Like everyone else on the entire Eastern Seaboard, the Suri household is hunkered down for Hurricane Sandy. We’ve got enough food to feed a small army (actually, this one is fairly normal for us), the bathtub is full of emergency water should the power go out, our flashlights are at the ready, and — of course — we’re bored as hell.
Times like these should be a good opportunity to catch up on work and to enjoy the luxury of just being at home with nowhere to go and nothing to do. But instead they feel like a waiting game. You sit down to work on a project but the ability to focus is devastated by a need to get up and look out the window. Have the winds gotten stronger? Is that rain coming down just a little harder? Maybe you should check the NYTimes live updates. Is there more flooding? Where? Wow — look at those pictures from Queens!
Oh, right. Project. I should get back to that while I still have power…
The same thing happened last year during Hurricane Irene. We even had friends staying with us who had to evacuate out of Zone A and all we could do was sit around and stare at our laptops and mobile devices, searching for “new information” about the storm.
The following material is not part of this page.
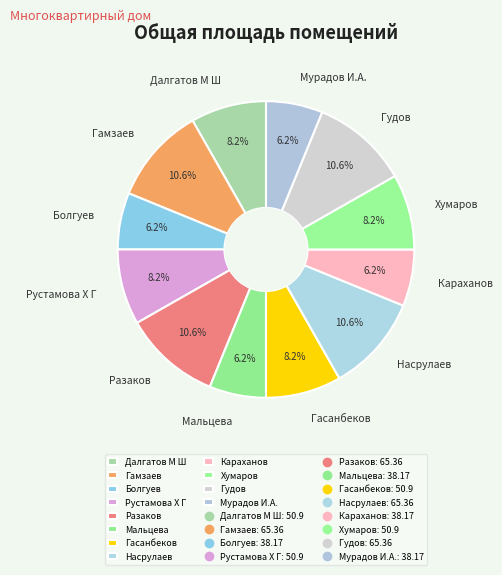

Is the sum of Рустамова Х Г and Болгуев greater than half?

No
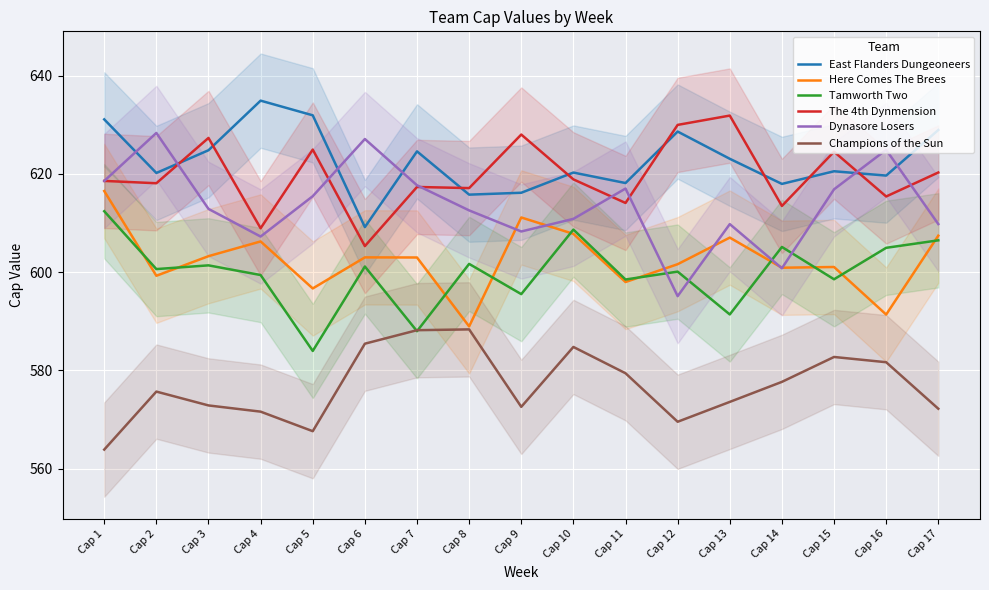

How many interior local valleys does the East Flanders Dungeoneers series have?

6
It was almost funny.
What is it that makes us act this way? Is it the unknown? In a world where we have so much information at our fingertips, we can’t fathom situations where we really don’t know what will happen.
I don’t know.
I do know, though, that I have a lot of work to do. With school likely to be canceled tomorrow (and a lost day last week because I was sick), my syllabus is in disarray. I’ve also got a mountain of midterm exams to grade — oh, and two novels that are begging to be finished. So, I will do my best to stop checking live updates on the storm every five minutes and get down to it.
But…if you want to Google chat, or Skype, or text…please do. I’m bored!